11.03.2003

trust

very recently i had a so-called friend admit to me that our relationship does not hold the level of trust it should.

admittedly my feelings are hurt, and i am extremely angry. this is difficult to talk about because i don't really want to go into the specifics of everything - the backstory alone would take too much space. the people involved are aware - i think - and if they're not, well, i don't really care right at the moment. i'm not looking to confront people here, but this is something i have been thinking about non-stop since it happened. it kept me awake most of last night and i'm tired of being haunted by someone else's insecurities or misperceptions of me.

and here's the thing: i will deal with a lot of bullshit from people i love. several of you can attest to this; but TRUST is something i won't go without because no real relationship can exist without it. and because trust is so tenous and fragile, i can't trust someone knowing they don't/won't trust me.

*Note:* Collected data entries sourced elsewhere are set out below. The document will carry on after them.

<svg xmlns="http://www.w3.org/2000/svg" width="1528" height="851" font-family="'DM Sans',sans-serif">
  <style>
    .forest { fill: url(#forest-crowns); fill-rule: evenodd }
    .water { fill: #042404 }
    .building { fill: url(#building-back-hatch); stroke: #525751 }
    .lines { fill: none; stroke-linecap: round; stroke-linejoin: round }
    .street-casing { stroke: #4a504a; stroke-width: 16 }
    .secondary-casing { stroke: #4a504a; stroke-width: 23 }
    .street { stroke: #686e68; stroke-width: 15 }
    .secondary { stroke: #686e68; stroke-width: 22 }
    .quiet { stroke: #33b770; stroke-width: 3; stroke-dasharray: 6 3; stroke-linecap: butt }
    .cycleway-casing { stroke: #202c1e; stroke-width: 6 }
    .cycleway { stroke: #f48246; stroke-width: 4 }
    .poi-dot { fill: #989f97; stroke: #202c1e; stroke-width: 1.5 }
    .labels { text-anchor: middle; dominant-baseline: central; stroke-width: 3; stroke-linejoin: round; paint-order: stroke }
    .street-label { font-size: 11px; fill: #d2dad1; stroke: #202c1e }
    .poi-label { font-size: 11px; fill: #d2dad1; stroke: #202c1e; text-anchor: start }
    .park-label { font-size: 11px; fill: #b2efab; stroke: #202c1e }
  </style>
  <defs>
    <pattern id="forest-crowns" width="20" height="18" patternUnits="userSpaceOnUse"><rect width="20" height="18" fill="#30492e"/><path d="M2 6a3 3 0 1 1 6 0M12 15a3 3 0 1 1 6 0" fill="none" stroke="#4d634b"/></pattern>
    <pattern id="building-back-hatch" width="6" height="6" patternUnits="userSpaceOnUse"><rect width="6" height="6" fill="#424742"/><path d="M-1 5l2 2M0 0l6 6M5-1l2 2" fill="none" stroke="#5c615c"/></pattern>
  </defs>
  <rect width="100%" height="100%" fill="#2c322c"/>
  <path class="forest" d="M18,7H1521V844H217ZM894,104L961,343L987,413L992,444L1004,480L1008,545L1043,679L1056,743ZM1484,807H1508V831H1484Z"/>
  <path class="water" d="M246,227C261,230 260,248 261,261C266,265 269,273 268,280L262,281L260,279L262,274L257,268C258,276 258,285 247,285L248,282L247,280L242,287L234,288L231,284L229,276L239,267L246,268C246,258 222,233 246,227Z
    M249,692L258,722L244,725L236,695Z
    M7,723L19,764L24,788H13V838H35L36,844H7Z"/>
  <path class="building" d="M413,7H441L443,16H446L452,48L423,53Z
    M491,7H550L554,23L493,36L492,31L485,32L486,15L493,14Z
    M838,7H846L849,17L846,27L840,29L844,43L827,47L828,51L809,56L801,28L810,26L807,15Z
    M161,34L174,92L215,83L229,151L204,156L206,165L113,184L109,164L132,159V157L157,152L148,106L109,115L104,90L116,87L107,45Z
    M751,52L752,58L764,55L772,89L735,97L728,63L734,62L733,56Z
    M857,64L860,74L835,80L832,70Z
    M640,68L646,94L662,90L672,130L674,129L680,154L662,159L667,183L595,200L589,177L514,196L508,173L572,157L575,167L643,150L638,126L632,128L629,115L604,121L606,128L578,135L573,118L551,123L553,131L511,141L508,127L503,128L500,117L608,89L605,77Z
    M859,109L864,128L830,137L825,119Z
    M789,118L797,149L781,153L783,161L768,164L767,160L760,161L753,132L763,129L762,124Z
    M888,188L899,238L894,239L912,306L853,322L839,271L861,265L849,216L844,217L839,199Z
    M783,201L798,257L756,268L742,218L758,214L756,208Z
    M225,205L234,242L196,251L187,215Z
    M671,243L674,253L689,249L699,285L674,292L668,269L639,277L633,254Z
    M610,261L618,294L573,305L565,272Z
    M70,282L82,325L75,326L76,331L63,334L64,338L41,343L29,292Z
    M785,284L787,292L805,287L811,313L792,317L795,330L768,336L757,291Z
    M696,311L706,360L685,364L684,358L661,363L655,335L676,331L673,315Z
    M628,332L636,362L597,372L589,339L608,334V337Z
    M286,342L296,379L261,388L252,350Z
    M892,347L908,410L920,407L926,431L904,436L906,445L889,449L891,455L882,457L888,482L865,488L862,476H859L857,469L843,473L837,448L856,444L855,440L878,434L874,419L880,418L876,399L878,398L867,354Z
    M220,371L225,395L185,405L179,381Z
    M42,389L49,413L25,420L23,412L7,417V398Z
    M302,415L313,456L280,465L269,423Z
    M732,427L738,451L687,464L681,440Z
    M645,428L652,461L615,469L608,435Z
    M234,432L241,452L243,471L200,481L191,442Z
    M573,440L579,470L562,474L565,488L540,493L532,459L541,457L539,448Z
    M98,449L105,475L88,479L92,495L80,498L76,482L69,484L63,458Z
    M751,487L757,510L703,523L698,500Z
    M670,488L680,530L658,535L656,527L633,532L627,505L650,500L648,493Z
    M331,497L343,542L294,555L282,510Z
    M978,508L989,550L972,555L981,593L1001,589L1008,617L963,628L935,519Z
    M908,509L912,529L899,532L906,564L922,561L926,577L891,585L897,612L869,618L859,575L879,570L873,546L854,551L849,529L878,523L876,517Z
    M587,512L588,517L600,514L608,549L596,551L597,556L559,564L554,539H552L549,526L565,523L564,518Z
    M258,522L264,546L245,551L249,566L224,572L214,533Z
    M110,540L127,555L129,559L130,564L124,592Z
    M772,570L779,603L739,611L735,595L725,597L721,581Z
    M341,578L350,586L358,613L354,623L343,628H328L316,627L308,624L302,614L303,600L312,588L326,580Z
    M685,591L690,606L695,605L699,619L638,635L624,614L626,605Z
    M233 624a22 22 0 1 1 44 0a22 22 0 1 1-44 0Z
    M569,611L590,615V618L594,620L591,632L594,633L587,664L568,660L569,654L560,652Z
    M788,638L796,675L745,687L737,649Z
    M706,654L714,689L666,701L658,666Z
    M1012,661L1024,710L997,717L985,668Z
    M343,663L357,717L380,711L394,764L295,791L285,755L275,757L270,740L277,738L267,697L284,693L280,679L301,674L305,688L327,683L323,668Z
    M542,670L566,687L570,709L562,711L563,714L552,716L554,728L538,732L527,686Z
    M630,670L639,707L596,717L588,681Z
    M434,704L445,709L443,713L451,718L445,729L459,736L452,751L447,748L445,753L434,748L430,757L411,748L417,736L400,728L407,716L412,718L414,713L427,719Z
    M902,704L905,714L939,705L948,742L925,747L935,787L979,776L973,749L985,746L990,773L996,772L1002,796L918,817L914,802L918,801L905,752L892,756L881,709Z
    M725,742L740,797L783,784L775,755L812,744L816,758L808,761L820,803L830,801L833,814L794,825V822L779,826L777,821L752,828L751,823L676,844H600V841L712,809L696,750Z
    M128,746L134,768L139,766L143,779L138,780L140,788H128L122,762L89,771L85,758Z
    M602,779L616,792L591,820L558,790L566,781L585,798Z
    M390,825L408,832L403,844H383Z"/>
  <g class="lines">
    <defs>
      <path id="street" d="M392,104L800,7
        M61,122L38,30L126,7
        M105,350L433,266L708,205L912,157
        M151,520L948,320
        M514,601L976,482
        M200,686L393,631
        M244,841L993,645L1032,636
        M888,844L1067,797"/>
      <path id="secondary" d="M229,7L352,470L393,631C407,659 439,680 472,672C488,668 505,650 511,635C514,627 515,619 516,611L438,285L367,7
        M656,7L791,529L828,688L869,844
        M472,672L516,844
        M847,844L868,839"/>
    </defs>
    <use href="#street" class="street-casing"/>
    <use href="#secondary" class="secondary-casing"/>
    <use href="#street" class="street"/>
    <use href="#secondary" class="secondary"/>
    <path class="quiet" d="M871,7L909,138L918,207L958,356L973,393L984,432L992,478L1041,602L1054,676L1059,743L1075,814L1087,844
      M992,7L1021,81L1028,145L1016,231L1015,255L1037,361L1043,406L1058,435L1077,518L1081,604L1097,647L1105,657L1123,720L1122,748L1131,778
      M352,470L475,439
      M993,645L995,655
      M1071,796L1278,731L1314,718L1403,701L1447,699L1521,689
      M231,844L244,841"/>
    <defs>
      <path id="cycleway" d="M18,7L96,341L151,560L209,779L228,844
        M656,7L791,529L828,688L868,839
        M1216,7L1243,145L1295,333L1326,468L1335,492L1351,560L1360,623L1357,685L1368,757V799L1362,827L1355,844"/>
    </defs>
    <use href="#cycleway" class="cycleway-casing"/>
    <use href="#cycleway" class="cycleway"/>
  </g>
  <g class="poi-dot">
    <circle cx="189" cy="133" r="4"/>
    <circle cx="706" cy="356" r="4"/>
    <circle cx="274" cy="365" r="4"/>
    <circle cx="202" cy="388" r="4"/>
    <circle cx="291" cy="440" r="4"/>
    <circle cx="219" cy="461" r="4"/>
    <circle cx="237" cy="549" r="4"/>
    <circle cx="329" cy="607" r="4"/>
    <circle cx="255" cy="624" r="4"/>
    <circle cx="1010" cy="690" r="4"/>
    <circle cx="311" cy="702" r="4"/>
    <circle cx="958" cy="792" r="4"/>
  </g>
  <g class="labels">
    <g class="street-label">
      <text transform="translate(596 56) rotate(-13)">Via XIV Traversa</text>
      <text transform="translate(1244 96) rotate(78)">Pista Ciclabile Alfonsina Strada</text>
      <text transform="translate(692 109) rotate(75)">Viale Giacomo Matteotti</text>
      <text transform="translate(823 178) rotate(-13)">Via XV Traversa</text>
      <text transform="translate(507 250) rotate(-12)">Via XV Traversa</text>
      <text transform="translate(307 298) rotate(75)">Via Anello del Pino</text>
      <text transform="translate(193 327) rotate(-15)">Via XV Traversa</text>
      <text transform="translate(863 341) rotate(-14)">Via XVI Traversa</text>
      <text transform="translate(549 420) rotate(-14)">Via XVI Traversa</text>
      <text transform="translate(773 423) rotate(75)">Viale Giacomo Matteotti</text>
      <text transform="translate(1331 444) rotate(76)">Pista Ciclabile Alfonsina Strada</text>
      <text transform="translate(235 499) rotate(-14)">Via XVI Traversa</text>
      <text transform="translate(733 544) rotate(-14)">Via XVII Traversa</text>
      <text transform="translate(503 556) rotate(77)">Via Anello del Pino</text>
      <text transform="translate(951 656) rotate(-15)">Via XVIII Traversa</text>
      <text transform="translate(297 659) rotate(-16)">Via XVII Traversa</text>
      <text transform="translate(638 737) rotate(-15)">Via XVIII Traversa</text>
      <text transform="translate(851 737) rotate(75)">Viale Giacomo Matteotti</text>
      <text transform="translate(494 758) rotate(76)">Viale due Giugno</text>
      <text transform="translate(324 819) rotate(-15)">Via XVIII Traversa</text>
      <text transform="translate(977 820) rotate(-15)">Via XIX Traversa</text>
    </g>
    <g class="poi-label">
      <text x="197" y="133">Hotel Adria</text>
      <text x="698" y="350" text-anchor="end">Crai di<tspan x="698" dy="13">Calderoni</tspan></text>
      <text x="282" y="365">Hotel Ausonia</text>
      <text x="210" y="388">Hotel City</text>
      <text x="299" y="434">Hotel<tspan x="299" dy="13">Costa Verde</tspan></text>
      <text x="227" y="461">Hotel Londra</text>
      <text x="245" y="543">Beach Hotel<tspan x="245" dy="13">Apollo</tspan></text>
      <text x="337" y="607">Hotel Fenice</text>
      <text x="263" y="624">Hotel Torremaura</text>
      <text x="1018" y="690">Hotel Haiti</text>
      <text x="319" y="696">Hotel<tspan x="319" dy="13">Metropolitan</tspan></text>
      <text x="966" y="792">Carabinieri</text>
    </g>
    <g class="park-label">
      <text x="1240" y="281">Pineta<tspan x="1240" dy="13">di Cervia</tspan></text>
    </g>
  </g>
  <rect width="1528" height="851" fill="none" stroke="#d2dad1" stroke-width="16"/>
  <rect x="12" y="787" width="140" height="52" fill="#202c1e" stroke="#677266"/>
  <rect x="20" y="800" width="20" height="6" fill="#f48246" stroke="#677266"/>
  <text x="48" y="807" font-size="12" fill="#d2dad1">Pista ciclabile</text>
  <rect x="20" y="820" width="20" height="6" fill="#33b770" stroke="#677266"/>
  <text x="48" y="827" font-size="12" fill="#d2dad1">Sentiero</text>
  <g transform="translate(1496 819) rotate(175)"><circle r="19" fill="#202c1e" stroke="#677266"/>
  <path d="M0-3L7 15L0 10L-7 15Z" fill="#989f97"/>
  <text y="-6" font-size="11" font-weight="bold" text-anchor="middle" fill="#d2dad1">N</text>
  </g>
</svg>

this situation exists because someone chooses not to trust me, not because they can't. they simply don't want to. maybe it's fear, maybe they are not trustworthy themselves. i don't really know and i'm not really sure i care. i'm not willing to invest in someone who can't do the same for me.

i'd rather divorce them and throw around polite banter than get involved on a deeper emotional level. no relationship is worth continuing when one party stops trusting the other. i don't need some superficial aquaintance in my life when i have so many other *real* people who will invest in me, support me, and trust me.

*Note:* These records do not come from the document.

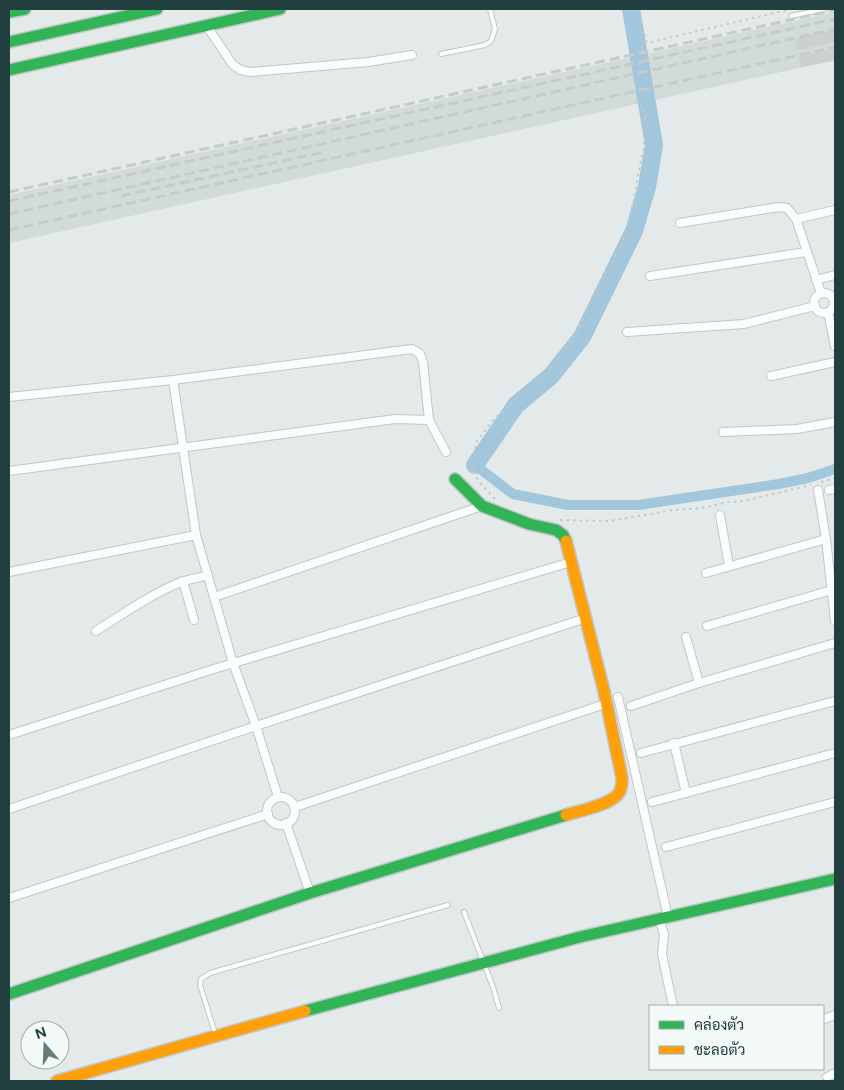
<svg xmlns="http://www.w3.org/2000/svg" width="844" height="1090" font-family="Figtree,Sarabun,sans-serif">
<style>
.built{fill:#d1dcda}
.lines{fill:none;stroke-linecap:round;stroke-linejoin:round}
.canal{stroke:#a2c6dc;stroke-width:10}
.river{stroke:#a2c6dc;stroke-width:18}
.building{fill:#cbd1d0;stroke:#cdd3d2}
.lane-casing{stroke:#c1c7c6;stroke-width:6}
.street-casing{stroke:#c1c7c6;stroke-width:10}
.fast-casing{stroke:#bfc7c6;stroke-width:14}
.slow-casing{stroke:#bfc7c6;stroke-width:14}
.path{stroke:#c1cac9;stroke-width:2;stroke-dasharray:2.5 4;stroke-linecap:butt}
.lane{stroke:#fbfcfc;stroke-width:4}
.street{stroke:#fbfcfc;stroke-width:8}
.fast{stroke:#30b455;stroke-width:11}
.slow{stroke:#ff9f0a;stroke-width:11}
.rail{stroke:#c6cbca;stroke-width:3;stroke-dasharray:10 5;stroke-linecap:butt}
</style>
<rect width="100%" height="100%" fill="#e4eae9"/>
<!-- built -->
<path class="built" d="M835 12V60L9 243V195Z"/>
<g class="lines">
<!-- canal -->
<path class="canal" d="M475 465 513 494 568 505H638L779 484 808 478 835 469"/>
<!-- river -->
<path class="river" d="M475 465 516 405 551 376 582 337 634 231 647 187 654 145 631 9"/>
</g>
<!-- building -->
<g class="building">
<path d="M835 30V42L797 50 795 39Z"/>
<path d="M835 49V60L801 67 799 57Z"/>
</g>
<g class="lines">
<defs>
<g id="lane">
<path d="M791 16 825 9"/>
<path d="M441 54 485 45 491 41 495 29 490 9"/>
<path d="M464 912 493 987 499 1008"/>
<path d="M215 1033 200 985 201 979 210 973 448 905"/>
</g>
<g id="street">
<path d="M206 25 233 65 241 70 250 72 368 62 412 55"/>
<path d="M796 219 835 210"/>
<path d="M680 223 779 207 787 208 796 219 821 293"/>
<path d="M650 276 806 252"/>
<path d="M816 280 835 275"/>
<circle cx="824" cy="303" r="10"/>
<path d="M828 312 835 346"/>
<path d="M627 332 744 324 815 306"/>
<path d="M771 376 835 362"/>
<path d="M173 380 196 535 233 663 256 726 278 797"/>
<path d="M9 397 173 380 412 349 420 354 423 362 429 420 446 452"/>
<path d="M723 432 797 429 835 422"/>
<path d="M9 471 395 419 429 420"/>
<path d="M818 490 826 539 835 621"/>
<path d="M829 490 835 489"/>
<path d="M720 515 729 566"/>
<path d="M9 572 196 535"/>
<path d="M706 573 826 539"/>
<path d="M183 581 194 620"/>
<path d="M214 597 482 506"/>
<path d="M707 626 832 590"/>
<path d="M96 631C123 614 151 594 181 582 189 579 199 578 208 575"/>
<path d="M686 637 699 683"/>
<path d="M618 697 668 917"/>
<path d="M631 706 699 683 835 643"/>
<path d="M9 735 217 668 571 562"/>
<path d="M674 743 686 793"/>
<path d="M641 753 835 701"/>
<circle cx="281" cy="811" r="14"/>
<path d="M652 802 835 753"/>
<path d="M295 807 608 703"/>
<path d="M9 809 256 726 586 618"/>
<path d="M286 823 310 893"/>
<path d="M666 847 835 802"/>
<path d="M9 898 268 814"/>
<path d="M659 919 664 934 662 954 673 1006"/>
<path d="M824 1019 835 1015"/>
<path d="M827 1077 835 1073"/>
</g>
<g id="fast">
<path d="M9 12 25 9"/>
<path d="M9 42 157 9"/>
<path d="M9 70 280 9"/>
<path d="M455 479 482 506 529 524 556 530 563 535 566 541"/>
<path d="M9 994 310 893 566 815"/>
<path d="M305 1011 580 937 835 879"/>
</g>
<g id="slow">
<path d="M566 815C579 811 611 805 619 793 622 789 622 783 622 778L604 691 566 541"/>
<path d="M57 1081 305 1011"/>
</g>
</defs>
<!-- lane casing -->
<use href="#lane" class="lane-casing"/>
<!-- street casing -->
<use href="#street" class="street-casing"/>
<!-- fast casing -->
<use href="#fast" class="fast-casing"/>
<!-- slow casing -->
<use href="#slow" class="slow-casing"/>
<!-- path -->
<g class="path">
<path d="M638 9 647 43 787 10"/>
<path d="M821 482 835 478"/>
<path d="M495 499 481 484 473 472 474 452 477 441 493 420 548 370 568 346 582 321 595 291 621 246 627 229 634 199 644 144 645 116 641 104 635 102"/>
<path d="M560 520 609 521 673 510 702 508 728 502 744 501 811 485"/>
</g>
<!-- lane -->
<use href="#lane" class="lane"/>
<!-- street -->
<use href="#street" class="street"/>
<!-- fast -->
<use href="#fast" class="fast"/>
<!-- slow -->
<use href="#slow" class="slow"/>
<!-- rail -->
<g class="rail">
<path d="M9 192 835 10"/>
<path d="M121 196 324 152"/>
<path d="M9 201 835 19"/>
<path d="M9 214 835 29"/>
<path d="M9 230 835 47"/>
</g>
</g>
<!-- border -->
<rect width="844" height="1090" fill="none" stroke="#203f3e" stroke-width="20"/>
<!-- legend -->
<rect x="649" y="1005" width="175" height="65" fill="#f2f9f7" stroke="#9eafad"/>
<rect x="659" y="1021" width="25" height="8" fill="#30b455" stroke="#9eafad"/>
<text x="694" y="1030" font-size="15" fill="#203f3e">คล่องตัว</text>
<rect x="659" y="1046" width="25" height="8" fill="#ff9f0a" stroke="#9eafad"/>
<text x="694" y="1055" font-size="15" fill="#203f3e">ชะลอตัว</text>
<!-- north arrow -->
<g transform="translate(45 1045) rotate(341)"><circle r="24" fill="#f2f9f7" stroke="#9eafad"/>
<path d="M0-4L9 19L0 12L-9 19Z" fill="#657b7a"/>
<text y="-8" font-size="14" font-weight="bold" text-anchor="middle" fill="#203f3e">N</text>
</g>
</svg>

the sad part for me is that i really like this person, even though we are very different, even though they are filled with flaws, even though we don't agree on many, many things. i've enjoyed pursuing this relationship and the challenges presented by this person. i've had to modify the way i normally interact with people attempting to cultivate some hollow relationship that never really mattered in the first place.

i'm just a little slow on the uptake.

so yes, for those of you who have no idea what i am talking about, just know that trust is essential for a relationship with me. i'm many, many things, and not all of them good, but i don't lie and i put myself out there in a very real and unprotected way. i present honest information about myself that doesn't always put me in the best light, because i would rather be unloved for who i really am than loved for something i'm not.